Another difference between Chitty’s and Hooper’s films is the amount of violence. Hooper’s film is infamous for being banned and censored in certain parts of the world. Many people—those who wave a banner for the cause without ever having seen the film—decry its violence. But for all its notoriety, Texas Chainsaw is a masterpiece of subtlety. There is very little overt violence in the film and no real bloodshed outside of a cut finger. Texas Chainsaw’s power comes from what it makes people think they have seen. And as crazy as the cannibal family is, the viewer has sympathy for them because they come across as genuine characters. The viewer may not understand how this family could have regressed to the point of cannibalism, but we can appreciate the fact that they are trying their best to operate as a family. But Chitty takes the subtlety of Texas Chainsaw Massacre and throws it out the door. Make no mistake about it, Roadkill is a mean-spirited, violent, nasty film. We see both men and women raped and murdered in gory detail. This isn’t necessarily a criticism; rather an observation. Some viewers will most likely find the content of the film disgusting and distasteful, but others will revel in the violence and perversion (you know who you are). The scene where “Mama” rapes a man tied to a chair and then cuts off his member, splattering her chest with blood before beating him in the face with his own penis has to be seen to be believed.
This is Chitty’s first full-length feature (which actually runs a little short of a normal feature at about 70 minutes), and there are some rough spots. Many people will be turned off by the obvious source material. Chitty knows his exploitation flicks, and he isn’t afraid to use that knowledge. So the film isn’t the most original piece of work out there, which may be a drawback for some. Also, there are several scenes that could have used another take, especially the dinner scene when Grandma is wheeled out. Grandma’s wig keeps falling off, causing the actors to have to pick it up and replace it several times, which was obviously unplanned. But when the wig falls off, the skeleton is revealed to be plastic as evidenced by the fact that there is a line in the skullcap where the top can be removed.

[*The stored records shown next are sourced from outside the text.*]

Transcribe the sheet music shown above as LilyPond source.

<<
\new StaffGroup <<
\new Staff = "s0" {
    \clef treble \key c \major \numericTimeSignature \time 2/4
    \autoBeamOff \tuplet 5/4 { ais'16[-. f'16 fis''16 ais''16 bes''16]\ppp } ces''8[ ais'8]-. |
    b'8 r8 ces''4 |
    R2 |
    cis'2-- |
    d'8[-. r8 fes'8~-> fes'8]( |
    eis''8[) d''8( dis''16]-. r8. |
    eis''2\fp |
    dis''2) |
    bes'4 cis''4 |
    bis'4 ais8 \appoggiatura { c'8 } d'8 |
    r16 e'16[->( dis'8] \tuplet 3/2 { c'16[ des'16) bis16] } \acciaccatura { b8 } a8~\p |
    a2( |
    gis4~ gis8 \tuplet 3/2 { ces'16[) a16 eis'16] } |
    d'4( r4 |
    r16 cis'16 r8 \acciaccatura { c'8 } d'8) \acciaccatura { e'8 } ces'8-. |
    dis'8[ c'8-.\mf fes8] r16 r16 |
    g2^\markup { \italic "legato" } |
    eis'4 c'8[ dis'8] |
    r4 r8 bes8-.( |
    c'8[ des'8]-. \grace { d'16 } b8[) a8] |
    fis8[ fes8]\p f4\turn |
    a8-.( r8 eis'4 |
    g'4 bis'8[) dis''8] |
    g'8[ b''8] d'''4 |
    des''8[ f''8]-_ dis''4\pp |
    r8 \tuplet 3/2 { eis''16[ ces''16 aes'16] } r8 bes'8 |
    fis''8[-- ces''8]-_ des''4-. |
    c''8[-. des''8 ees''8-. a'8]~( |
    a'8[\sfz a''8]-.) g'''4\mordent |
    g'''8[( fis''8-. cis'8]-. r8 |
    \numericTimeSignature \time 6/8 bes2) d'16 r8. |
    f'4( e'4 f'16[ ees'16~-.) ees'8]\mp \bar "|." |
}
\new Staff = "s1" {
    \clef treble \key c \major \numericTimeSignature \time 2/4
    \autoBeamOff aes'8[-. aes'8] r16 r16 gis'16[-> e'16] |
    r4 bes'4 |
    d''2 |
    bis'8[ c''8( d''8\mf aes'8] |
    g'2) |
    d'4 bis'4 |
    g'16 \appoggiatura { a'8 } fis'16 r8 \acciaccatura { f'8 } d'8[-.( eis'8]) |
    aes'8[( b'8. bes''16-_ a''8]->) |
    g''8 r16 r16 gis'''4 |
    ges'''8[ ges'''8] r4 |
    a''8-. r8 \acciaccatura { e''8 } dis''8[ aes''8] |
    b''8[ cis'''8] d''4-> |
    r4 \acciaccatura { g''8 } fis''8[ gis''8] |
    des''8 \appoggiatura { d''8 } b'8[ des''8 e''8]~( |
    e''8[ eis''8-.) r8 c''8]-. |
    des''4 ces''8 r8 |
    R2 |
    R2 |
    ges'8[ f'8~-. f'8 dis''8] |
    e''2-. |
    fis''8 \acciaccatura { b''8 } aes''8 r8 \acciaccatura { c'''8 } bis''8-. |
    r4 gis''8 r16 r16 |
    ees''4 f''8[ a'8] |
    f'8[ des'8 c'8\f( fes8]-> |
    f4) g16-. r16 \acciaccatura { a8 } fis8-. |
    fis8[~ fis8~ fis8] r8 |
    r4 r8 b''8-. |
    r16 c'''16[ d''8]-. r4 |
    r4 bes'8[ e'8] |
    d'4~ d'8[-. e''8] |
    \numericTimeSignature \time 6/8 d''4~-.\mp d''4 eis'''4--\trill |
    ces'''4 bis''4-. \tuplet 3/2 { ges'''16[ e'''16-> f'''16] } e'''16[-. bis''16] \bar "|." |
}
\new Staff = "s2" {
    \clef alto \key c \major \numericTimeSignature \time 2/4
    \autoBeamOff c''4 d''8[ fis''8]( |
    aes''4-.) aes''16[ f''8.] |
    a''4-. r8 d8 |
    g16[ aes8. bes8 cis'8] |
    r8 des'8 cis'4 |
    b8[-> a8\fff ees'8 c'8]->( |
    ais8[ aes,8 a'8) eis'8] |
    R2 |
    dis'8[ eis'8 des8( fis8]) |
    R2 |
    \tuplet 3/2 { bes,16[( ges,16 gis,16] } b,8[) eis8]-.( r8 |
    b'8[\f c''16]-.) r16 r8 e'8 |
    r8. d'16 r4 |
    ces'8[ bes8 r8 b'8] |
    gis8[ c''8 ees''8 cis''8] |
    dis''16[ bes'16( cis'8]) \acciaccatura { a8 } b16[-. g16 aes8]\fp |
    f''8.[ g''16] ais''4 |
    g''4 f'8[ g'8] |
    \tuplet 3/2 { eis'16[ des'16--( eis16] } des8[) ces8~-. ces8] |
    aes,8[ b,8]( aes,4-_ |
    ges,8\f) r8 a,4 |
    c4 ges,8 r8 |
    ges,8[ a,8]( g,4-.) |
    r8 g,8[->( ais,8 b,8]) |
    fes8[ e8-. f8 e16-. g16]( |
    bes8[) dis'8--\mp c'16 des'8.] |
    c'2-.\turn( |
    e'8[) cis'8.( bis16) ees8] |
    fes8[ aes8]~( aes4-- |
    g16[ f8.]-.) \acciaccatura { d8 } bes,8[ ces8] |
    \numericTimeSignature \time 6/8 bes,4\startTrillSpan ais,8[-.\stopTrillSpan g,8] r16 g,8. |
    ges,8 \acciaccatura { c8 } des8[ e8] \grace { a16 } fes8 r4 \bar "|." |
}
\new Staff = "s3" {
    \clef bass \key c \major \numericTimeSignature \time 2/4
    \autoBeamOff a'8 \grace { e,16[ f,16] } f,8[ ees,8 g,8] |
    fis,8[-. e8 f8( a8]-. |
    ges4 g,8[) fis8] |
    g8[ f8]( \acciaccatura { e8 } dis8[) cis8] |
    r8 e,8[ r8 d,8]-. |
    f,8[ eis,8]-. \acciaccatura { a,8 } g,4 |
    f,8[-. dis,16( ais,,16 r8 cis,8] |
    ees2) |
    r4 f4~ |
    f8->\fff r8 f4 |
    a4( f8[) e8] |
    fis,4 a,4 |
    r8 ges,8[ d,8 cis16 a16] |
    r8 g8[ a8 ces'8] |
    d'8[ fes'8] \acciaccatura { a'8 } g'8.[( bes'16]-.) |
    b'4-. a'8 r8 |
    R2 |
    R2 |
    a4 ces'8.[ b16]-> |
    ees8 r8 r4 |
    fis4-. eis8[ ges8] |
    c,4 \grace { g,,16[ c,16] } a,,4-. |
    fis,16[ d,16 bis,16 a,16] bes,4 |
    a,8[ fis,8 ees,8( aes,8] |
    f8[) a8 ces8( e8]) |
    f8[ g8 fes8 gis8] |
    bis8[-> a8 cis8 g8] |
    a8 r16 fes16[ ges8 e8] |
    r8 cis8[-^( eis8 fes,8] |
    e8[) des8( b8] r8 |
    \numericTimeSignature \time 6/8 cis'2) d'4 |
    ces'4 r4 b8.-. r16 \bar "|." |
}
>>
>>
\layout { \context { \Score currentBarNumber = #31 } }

There are also more than a few inconsistencies in the film (can someone really die by stabbing when you use the rounded end of a broom handle?). But these criticisms can, perhaps, be ignored when one realizes what was accomplished using amateur actors, working weekends, and literally spending pennies to complete the film.
The acting isn’t the most solid, as befits a shoestring-budgeted picture, but in a way, that is also part of the charm of the picture. Ironically, probably the best actor was also by far the most irritating character, and that was the character of “Mama,” named Lita in the picture. Played by Stephanie Reed, she gives an absolutely hysterical performance throughout the film. Constantly screaming in a tone that grabbed the lower portion of my spine and vibrated it, she was totally irritating. It was difficult to understand what she was saying most of the time, and most of the time it didn’t matter to me. I was grateful for her death because it meant a definite decrease in noise for the end of the picture. Having said that, Reed gives it her all and her performance is actually pitch-perfect, if more than a little annoying.
Roadkill is not a perfect movie and some may dislike the amount of violence as well as the obvious use of source material. But if you don’t mind some perverted exploitation on a shoestring budget, you might want to give this one a try. I’ll say one thing for Chitty: he doesn’t shy away from the macabre. Roadkill can be bought as a download at www.digitalgrindhouseentertainment.com, and while you’re there, try out some of the other exploitation films Chitty has ready for download as well.